1-MHz ultrasound stimulates protective mechanisms in cardiac endothelial cells during oxygen and glucose deprivation

Abstract

Ultrasound improves myocardial perfusion during coronary occlusion. Our aim was to study the production of vasodilatory compounds by primary mouse cardiac endothelial cells (ECs) exposed to ultrasound after a 2-hour oxygen and glucose deprivation (OGD). A 1.05-MHz transducer was used to insonify ECs with a 50-cycle tone burst at a peak rarefactional pressure of 0.5 MPa and a PRF of 50 Hz.
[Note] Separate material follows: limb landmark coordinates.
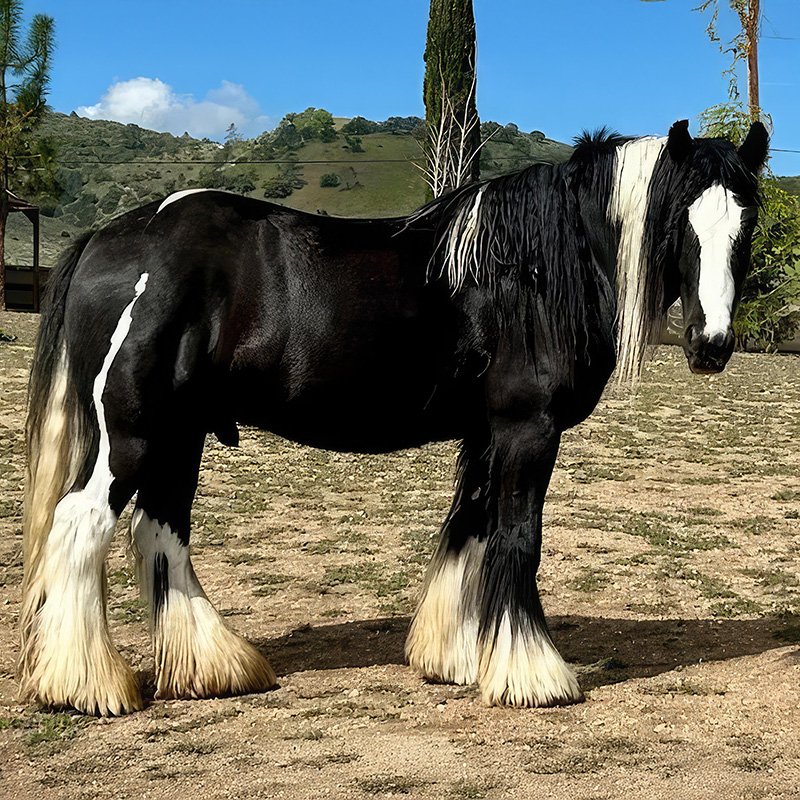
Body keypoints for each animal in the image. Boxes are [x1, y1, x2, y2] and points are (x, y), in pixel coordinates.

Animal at [18, 119, 768, 715]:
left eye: (747, 225)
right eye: (677, 221)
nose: (711, 345)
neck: (530, 272)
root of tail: (109, 238)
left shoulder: (487, 434)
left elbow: (469, 532)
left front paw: (456, 658)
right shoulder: (527, 430)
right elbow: (518, 538)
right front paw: (533, 675)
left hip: (180, 434)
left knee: (161, 530)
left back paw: (214, 667)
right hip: (134, 434)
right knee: (81, 525)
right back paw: (85, 687)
US exposure of ECs after OGD increased the adenosine release to 168±16% of control (n = 11, p<0.05). It also resulted in an increase in 8,9-, 11,12- and 14,15-EETs reaching 125±19%, 123±17%, and 118±15% of control (n = 7, p<0.05), respectively. US caused an increase of 5,6-, 8,9-, 11,12-, and 14,15-DHETs to 135±16%, 138±17%, 133±15%, and 133±14% of control, respectively. It also caused levels of 18-, 19-, and 20-HETEs to be statistically different when compared to control and OGD alone (n = 7, p<0.05). eNOS phosphorylation level was not statistically significant to either control or OGD alone. Higher level of cell viability compared to the ECs not exposed to US was observed (n = 7, p<0.05). Pulsed ultrasound at 1.05 MHz has the ability to increase adenosine and eicosanoids production by cardiac ECs after OGD and increase their viability.